| THE TASK |
Please turn every line of text in the material below into a Markdown table with the columns "Row" and "Line", numbering the rows and skipping blank lines. Leave the pictures out of the table.

++++++++++

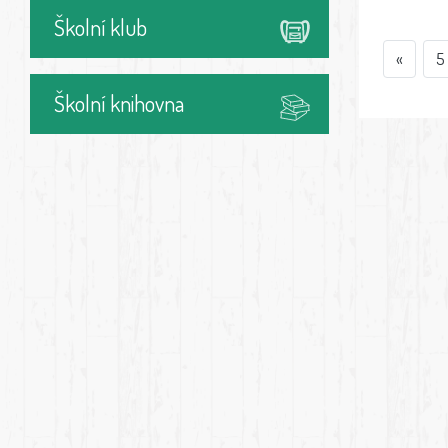
Školní klub
«
5
Školní knihovna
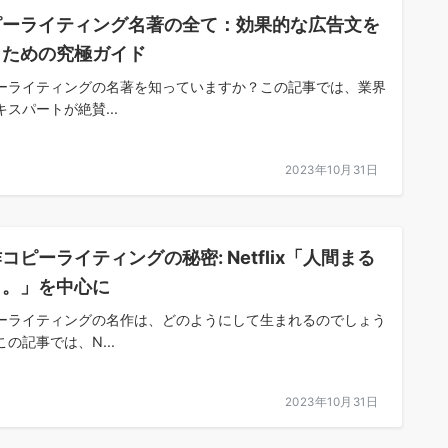
ピーライティング名著の全て：効果的な広告文を
くための究極ガイド
ーライティングの名著を知っていますか？この記事では、業界
キスパートが絶賛...
2023年10月31日
コピーライティングの秘密: Netflix「人間まる
し。」を中心に
ーライティングの名作は、どのようにして生まれるのでしょう
この記事では、N...
2023年10月31日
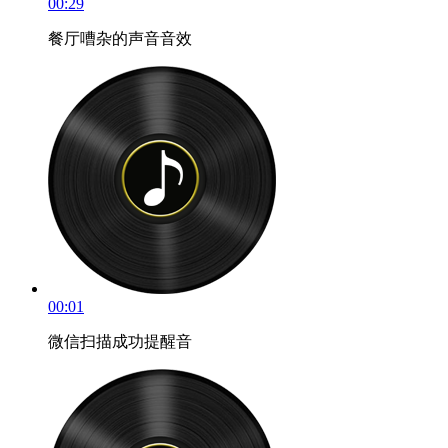
00:29
餐厅嘈杂的声音音效
00:01
微信扫描成功提醒音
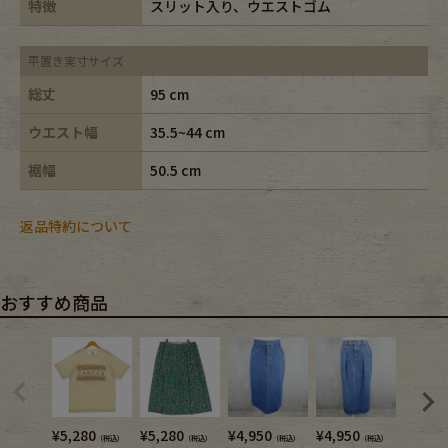
特徴
スリット入り、ウエストゴム
平置き実寸サイズ
総丈
95 cm
ウエスト幅
35.5~44 cm
裾幅
50.5 cm
返品特約について
おすすめ商品
¥
5,280
¥
5,280
¥
4,950
¥
4,950
¥
6,380
（税込）
（税込）
（税込）
（税込）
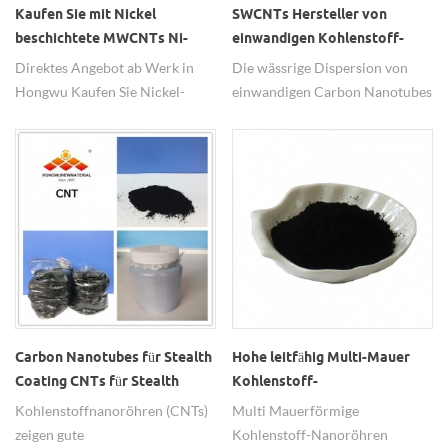
Kaufen Sie mit Nickel
SWCNTs Hersteller von
beschichtete MWCNTs Ni-
einwandigen Kohlenstoff-
funktionierte
Nanoröhrchen-
Direktes Angebot ab Werk in
Die wässrige Dispersion von
Kohlenstoffnanoröhren
Wasserdispersionen
Hongwu Kaufen Sie Nickel-
einwandigen Carbon Nanotubes
beschichtete MWCNTs Ni-
ist ein maßgeschneidertes
funktionierte Kohlenstoff-
Material für eine einfachere
Nanoröhren, verschiedene
Verwendung auf Wasserbasis.
Durchmesser und Längen von
Die Konzentration der SWCNT-
MWCNT zur Auswahl, Ni-
Wasserlösung kann eingestellt
beschichtet 40% / 60%,
werden. Neben dem SWCNT-
verbessern die
Typ sind auch doppel- und
Dispersionsleistung und die
mehrwandige CNT-
elektromagnetischen
Dispersionen erhältlich.
Eigenschaften
Carbon Nanotubes für Stealth
Hohe leitfähig Multi-Mauer
Coating CNTs für Stealth
Kohlenstoff-
Paint
Nanoröhrenpulver Preis
Kohlenstoffnanoröhren (CNTs)
Multi Mauerförmige
zeigen gute
Kohlenstoff-Nanoröhren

++++++++++

| OUTPUT FOR THIS EXERCISE |
| Row | Line |
|---|---|
| 1 | Školní klub |
| 2 | « |
| 3 | 5 |
| 4 | Školní knihovna |
| 5 | ピーライティング名著の全て：効果的な広告文を |
| 6 | くための究極ガイド |
| 7 | ーライティングの名著を知っていますか？この記事では、業界 |
| 8 | キスパートが絶賛... |
| 9 | 2023年10月31日 |
| 10 | コピーライティングの秘密: Netflix「人間まる |
| 11 | し。」を中心に |
| 12 | ーライティングの名作は、どのようにして生まれるのでしょう |
| 13 | この記事では、N... |
| 14 | 2023年10月31日 |
| 15 | 00:29 |
| 16 | 餐厅嘈杂的声音音效 |
| 17 | 00:01 |
| 18 | 微信扫描成功提醒音 |
| 19 | 特徴 |
| 20 | スリット入り、ウエストゴム |
| 21 | 平置き実寸サイズ |
| 22 | 総丈 |
| 23 | 95 cm |
| 24 | ウエスト幅 |
| 25 | 35.5~44 cm |
| 26 | 裾幅 |
| 27 | 50.5 cm |
| 28 | 返品特約について |
| 29 | おすすめ商品 |
| 30 | ¥ |
| 31 | 5,280 |
| 32 | ¥ |
| 33 | 5,280 |
| 34 | ¥ |
| 35 | 4,950 |
| 36 | ¥ |
| 37 | 4,950 |
| 38 | ¥ |
| 39 | 6,380 |
| 40 | （税込） |
| 41 | （税込） |
| 42 | （税込） |
| 43 | （税込） |
| 44 | Kaufen Sie mit Nickel |
| 45 | SWCNTs Hersteller von |
| 46 | beschichtete MWCNTs Ni- |
| 47 | einwandigen Kohlenstoff- |
| 48 | funktionierte |
| 49 | Nanoröhrchen- |
| 50 | Direktes Angebot ab Werk in |
| 51 | Die wässrige Dispersion von |
| 52 | Kohlenstoffnanoröhren |
| 53 | Wasserdispersionen |
| 54 | Hongwu Kaufen Sie Nickel- |
| 55 | einwandigen Carbon Nanotubes |
| 56 | beschichtete MWCNTs Ni- |
| 57 | ist ein maßgeschneidertes |
| 58 | funktionierte Kohlenstoff- |
| 59 | Material für eine einfachere |
| 60 | Nanoröhren, verschiedene |
| 61 | Verwendung auf Wasserbasis. |
| 62 | Durchmesser und Längen von |
| 63 | Die Konzentration der SWCNT- |
| 64 | MWCNT zur Auswahl, Ni- |
| 65 | Wasserlösung kann eingestellt |
| 66 | beschichtet 40% / 60%, |
| 67 | werden. Neben dem SWCNT- |
| 68 | verbessern die |
| 69 | Typ sind auch doppel- und |
| 70 | Dispersionsleistung und die |
| 71 | mehrwandige CNT- |
| 72 | elektromagnetischen |
| 73 | Dispersionen erhältlich. |
| 74 | Eigenschaften |
| 75 | Carbon Nanotubes für Stealth |
| 76 | Hohe leitfähig Multi-Mauer |
| 77 | Coating CNTs für Stealth |
| 78 | Kohlenstoff- |
| 79 | Paint |
| 80 | Nanoröhrenpulver Preis |
| 81 | Kohlenstoffnanoröhren (CNTs) |
| 82 | Multi Mauerförmige |
| 83 | zeigen gute |
| 84 | Kohlenstoff-Nanoröhren |